Although, as the district court pointed out, the Tenth Circuit apparently has not expressly addressed the role of post-sale confusion in its case law, it has nevertheless acknowledged that "[t]he facts of a particular case may require consideration of other variables" in addition to those enumerated in Section 729 of the Restatement of Torts. Beer Nuts, 711 F.2d at 940, 221 USPQ at 215. We conclude that consideration of post-sale confusion in determining likelihood of confusion is not inconsistent with Tenth Circuit trademark law, cf. Amoco Oil Co. v. Rainbow Snow, 748 F.2d 556, 224 USPQ 128 (10th Cir.1984) (recognizing the breadth of protection afforded by the Lanham Act), and would likely be adopted by the Tenth Circuit if it considered the issue head-on. In so concluding, we are persuaded not only by the merits of the issue, but also by the widespread recognition by so many other circuits of the importance of post-sale confusion.

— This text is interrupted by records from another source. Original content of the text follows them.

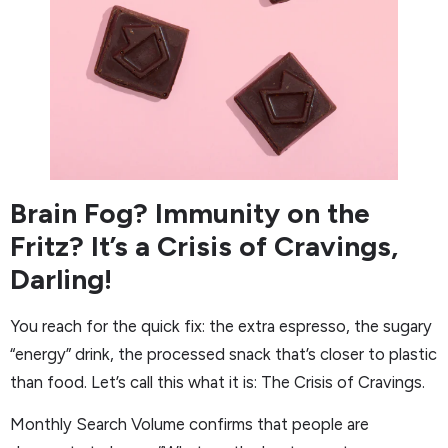
Brain Fog? Immunity on the
Fritz? It’s a Crisis of Cravings,
Darling!
You reach for the quick fix: the extra espresso, the sugary
“energy” drink, the processed snack that’s closer to plastic
than food. Let’s call this what it is: The Crisis of Cravings.
Monthly Search Volume confirms that people are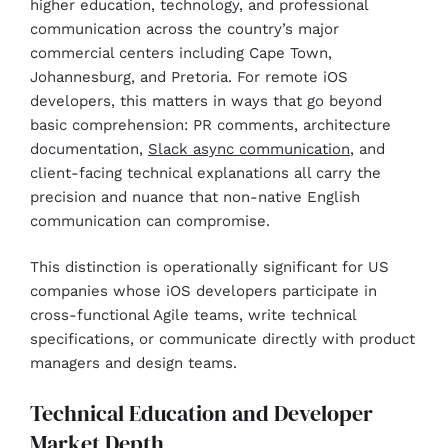
higher education, technology, and professional
communication across the country’s major
commercial centers including Cape Town,
Johannesburg, and Pretoria. For remote iOS
developers, this matters in ways that go beyond
basic comprehension: PR comments, architecture
documentation,
Slack async communication
, and
client-facing technical explanations all carry the
precision and nuance that non-native English
communication can compromise.
This distinction is operationally significant for US
companies whose iOS developers participate in
cross-functional Agile teams, write technical
specifications, or communicate directly with product
managers and design teams.
Technical Education and Developer
Market Depth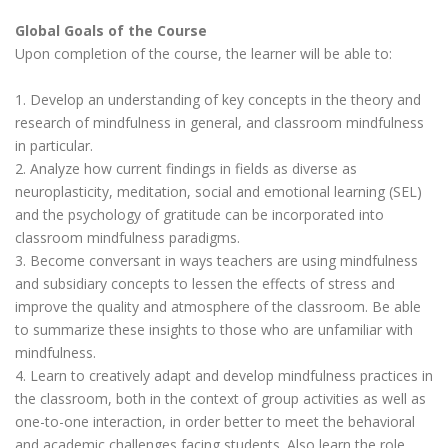
Global Goals of the Course
Upon completion of the course, the learner will be able to:
1. Develop an understanding of key concepts in the theory and
research of mindfulness in general, and classroom mindfulness
in particular.
2. Analyze how current findings in fields as diverse as
neuroplasticity, meditation, social and emotional learning (SEL)
and the psychology of gratitude can be incorporated into
classroom mindfulness paradigms.
3. Become conversant in ways teachers are using mindfulness
and subsidiary concepts to lessen the effects of stress and
improve the quality and atmosphere of the classroom. Be able
to summarize these insights to those who are unfamiliar with
mindfulness.
4. Learn to creatively adapt and develop mindfulness practices in
the classroom, both in the context of group activities as well as
one-to-one interaction, in order better to meet the behavioral
and academic challenges facing students. Also learn the role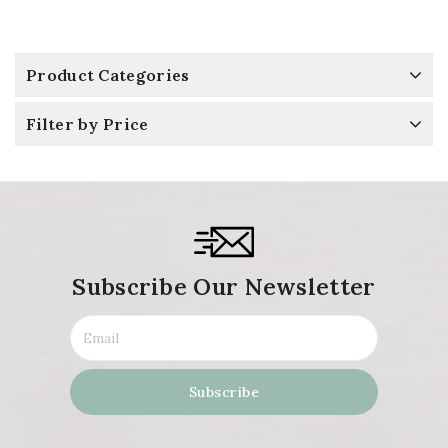
Product Categories
Filter by Price
Subscribe Our Newsletter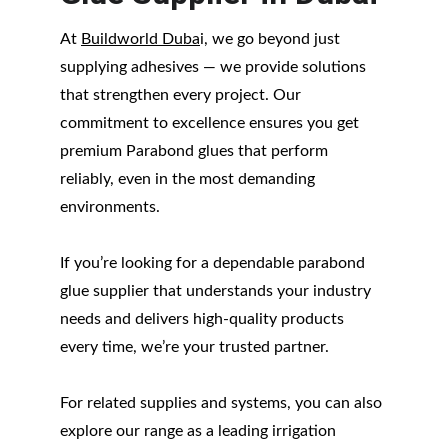
At 
Buildworld Duba
i, we go beyond just 
supplying adhesives — we provide solutions 
that strengthen every project. Our 
commitment to excellence ensures you get 
premium Parabond glues that perform 
reliably, even in the most demanding 
environments.
If you’re looking for a dependable parabond 
glue supplier that understands your industry 
needs and delivers high-quality products 
every time, we’re your trusted partner.
For related supplies and systems, you can also 
explore our range as a leading irrigation 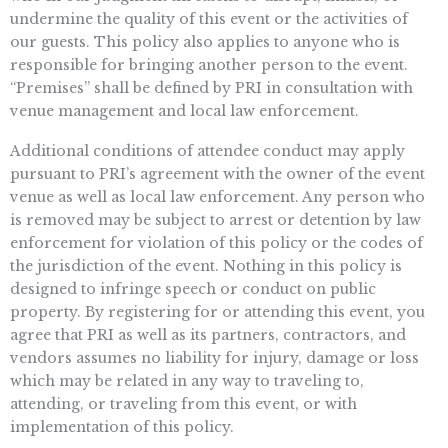
undermine the quality of this event or the activities of
our guests. This policy also applies to anyone who is
responsible for bringing another person to the event.
“Premises” shall be defined by PRI in consultation with
venue management and local law enforcement.
Additional conditions of attendee conduct may apply
pursuant to PRI’s agreement with the owner of the event
venue as well as local law enforcement. Any person who
is removed may be subject to arrest or detention by law
enforcement for violation of this policy or the codes of
the jurisdiction of the event. Nothing in this policy is
designed to infringe speech or conduct on public
property. By registering for or attending this event, you
agree that PRI as well as its partners, contractors, and
vendors assumes no liability for injury, damage or loss
which may be related in any way to traveling to,
attending, or traveling from this event, or with
implementation of this policy.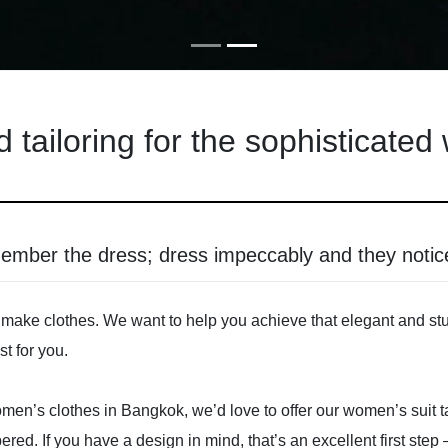
d tailoring for the sophisticate
member the dress; dress impeccably and they noti
make clothes. We want to help you achieve that elegant and stunn
t for you.
r women’s clothes in Bangkok, we’d love to offer our women’s suit
bered. If you have a design in mind, that’s an excellent first ste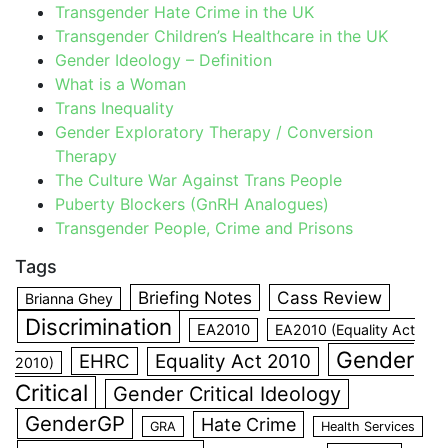
Transgender Hate Crime in the UK
Transgender Children’s Healthcare in the UK
Gender Ideology – Definition
What is a Woman
Trans Inequality
Gender Exploratory Therapy / Conversion
Therapy
The Culture War Against Trans People
Puberty Blockers (GnRH Analogues)
Transgender People, Crime and Prisons
Tags
Briefing Notes
Cass Review
Brianna Ghey
Discrimination
EA2010
EA2010 (Equality Act
Gender
EHRC
Equality Act 2010
2010)
Critical
Gender Critical Ideology
GenderGP
Hate Crime
GRA
Health Services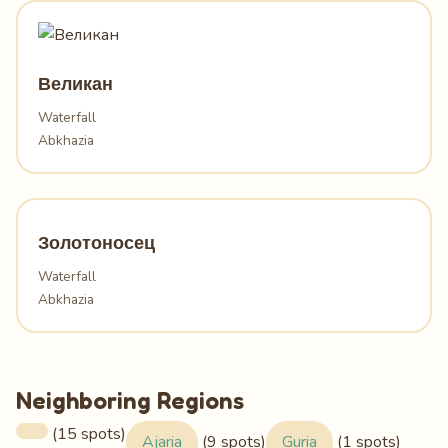
Великан
Waterfall
Abkhazia
Золотоносец
Waterfall
Abkhazia
Neighboring Regions
(15 spots)
Ajaria
(9 spots)
Guria
(1 spots)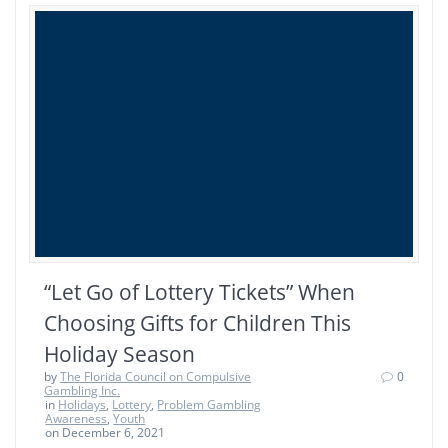
“Let Go of Lottery Tickets” When
Choosing Gifts for Children This
Holiday Season
by
The Florida Council on Compulsive
0
Gambling Inc.
in
Holidays
,
Lottery
,
Problem Gambling
Awareness
,
Youth
on December 6, 2021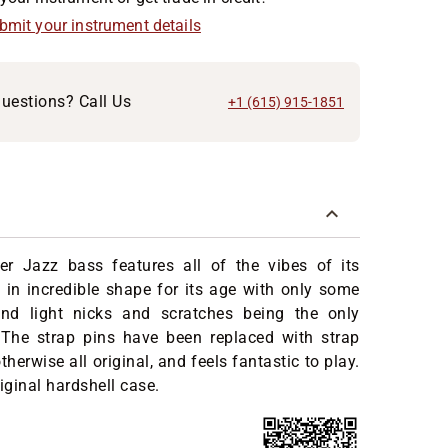
ubmit your instrument details
uestions? Call Us
+1 (615) 915-1851
er Jazz bass features all of the vibes of its
 in incredible shape for its age with only some
nd light nicks and scratches being the only
 The strap pins have been replaced with strap
 otherwise all original, and feels fantastic to play.
iginal hardshell case.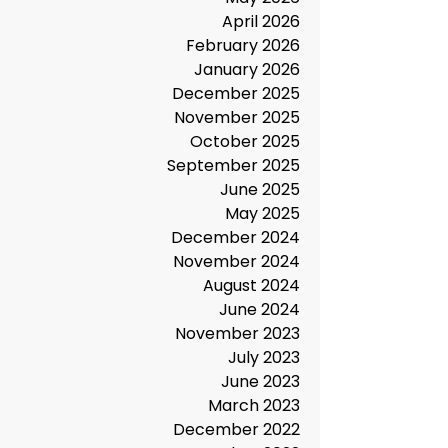
July 2026
May 2026
April 2026
February 2026
January 2026
December 2025
November 2025
October 2025
September 2025
June 2025
May 2025
December 2024
November 2024
August 2024
June 2024
November 2023
July 2023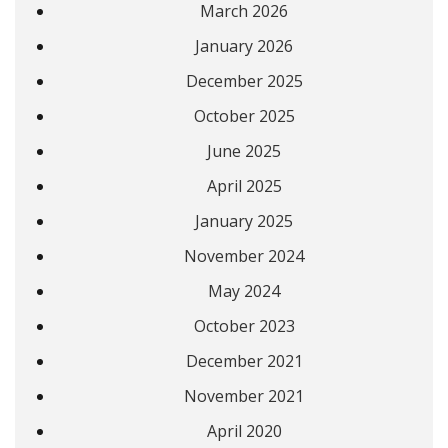
March 2026
January 2026
December 2025
October 2025
June 2025
April 2025
January 2025
November 2024
May 2024
October 2023
December 2021
November 2021
April 2020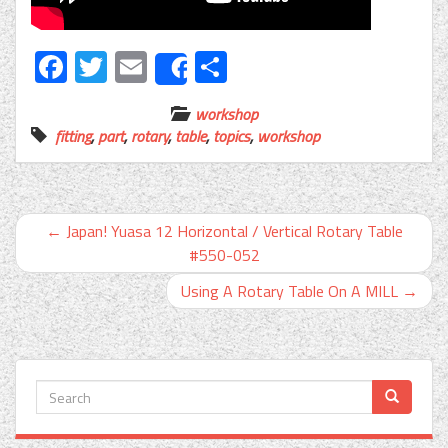
Facebook
Twitter
Email
Share
Share
workshop
fitting
,
part
,
rotary
,
table
,
topics
,
workshop
←
Japan! Yuasa 12 Horizontal / Vertical Rotary Table
#550-052
Using A Rotary Table On A MILL
→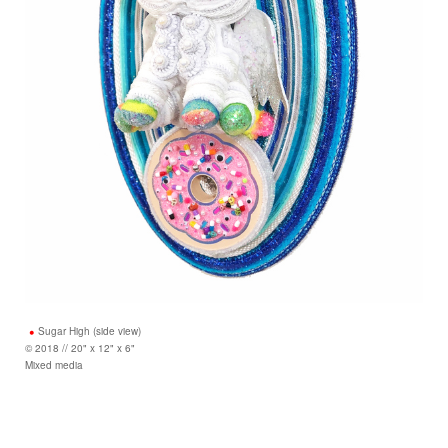
Sugar High (side view)
© 2018 // 20" x 12" x 6"
Mixed media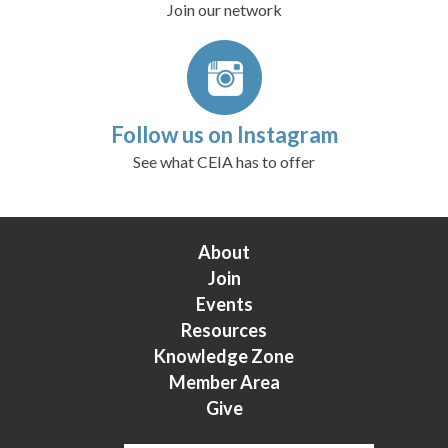
Join our network
Follow us on Instagram
See what CEIA has to offer
About
Join
Events
Resources
Knowledge Zone
Member Area
Give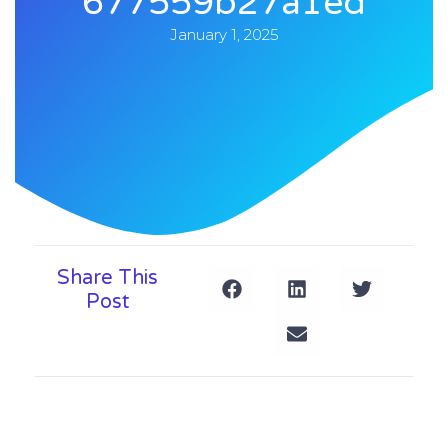
677559b27a1ed
January 1, 2025
Share This
Post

Consideration of post-sale confusion is singularly warranted in the instant case. The degree of similarity between Payless' marks and the indisputedly strong STARCREST and STRIPECHECK marks is, as the district court recognized, remarkable. The district court discounted that similarity because other factors (viz., the nature of the marketing, the market channels, and the degree of care exercised by a purchasing consumer) weighed against a finding of a likelihood of confusion. Those factors, however, are all directed to pre-sale confusion. They are immaterial [page 990] to the issue whether actionable confusion is likely to occur after the marked product has entered the public arena. For example, post-sale observers may be unaware that Payless and Reebok shoes are sold in different stores or at different prices, yet their confusion may be detrimental to Reebok.

Similarly, with respect to Reebok's federal and state unfair competition claims, the district court concluded that the difference in the marketing channels and the degree of care exercised by the purchasing consumer precluded Reebok from showing a likelihood of confusion, notwithstanding that it acknowledged the similarity between the trade dress of the accused shoes and Reebok's shoes. Post-sale confusion is equally relevant to a claim of trade dress infringement as it is to trademark infringement. See, e.g., Lois Sportswear, 799 F.2d at 871, 872-73, 230 USPQ at 834, 835 (post-sale confusion also relevant to section 43(a)). We thus hold that the district court abused its discretion by failing to consider adequately all the issues relating to likelihood of confusion, including the existence of post-sale confusion.